The Global Demand for a U.S. Role as the World’s Policeman
From a review of these statistics, the conclusion is clear: When the United States is not shy of using force globally, the world becomes a safer and more stable place than when the most liberal superpower in history withdraws, appeases, and “leads from behind.” In the past seven years, the laws of power in international relations have repeatedly taught their realist lesson: When there is no powerful and determined global policeman, violent and dangerous forces grow stronger.
As a result of the vacuum created by the United States, anarchists and Jihadists have turned the Middle East into a nightmare for its people. In the absence of U.S. enforcement of humane laws and order, the world is sliding into chaos, which is already seeping into the heart of Europe and creeping to the United States. Obama was correct in saying that our actions have consequences, and they certainly can “bend history;” yet it is not justice that his appeasment yielded, but the exact opposite.

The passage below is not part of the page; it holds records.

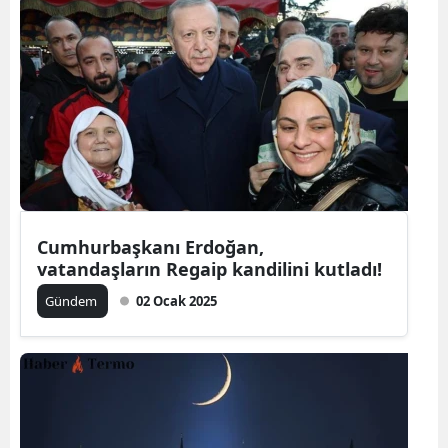
Cumhurbaşkanı Erdoğan,
vatandaşların Regaip kandilini kutladı!
Gündem
02 Ocak 2025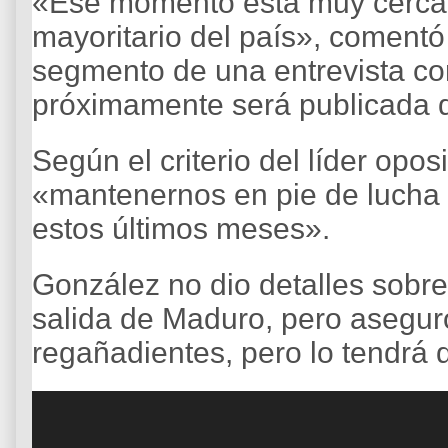
«Ese momento está muy cerca.
mayoritario del país», comentó
segmento de una entrevista con
próximamente será publicada 
Según el criterio del líder opo
«mantenernos en pie de lucha
estos últimos meses».
González no dio detalles sobre
salida de Maduro, pero asegur
regañadientes, pero lo tendrá 
R
e
p
r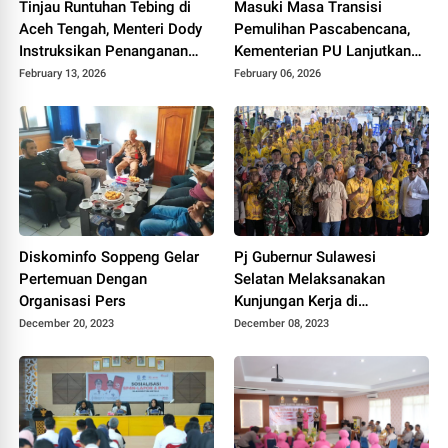
Tinjau Runtuhan Tebing di
Masuki Masa Transisi
Aceh Tengah, Menteri Dody
Pemulihan Pascabencana,
Instruksikan Penanganan
Kementerian PU Lanjutkan
Komprehensif Sesuai Arahan
Program Rehabilitasi
February 13, 2026
February 06, 2026
Presiden
Infrastruktur Dasar di
Provinsi Aceh
Diskominfo Soppeng Gelar
Pj Gubernur Sulawesi
Pertemuan Dengan
Selatan Melaksanakan
Organisasi Pers
Kunjungan Kerja di
Kab.Soppeng
December 20, 2023
December 08, 2023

This, of course, is the paradox of appeasement: good intentions and a desire to get along do not necessarily produce good will and conciliation from the other side. The world is full of negative and chaotic forces, to whom dreamy visions of global cooperation and bridge-building mean nothing, and who view moderation as weakness and restraint as impotence.
In contrast, the use of force has its own logic: it is precisely a strong and determined military force, ready for action at any time, in any place, which creates the conditions for the growth of good will for cooperation and mutual respect, or at the very least—fear and caution in the use of violence.
So please, America, stop leading from behind in speeches and negotiations with the forces of darkness, and take up the horse’s reins with the Smith and Wesson. Now, more than ever, the world needs a sheriff.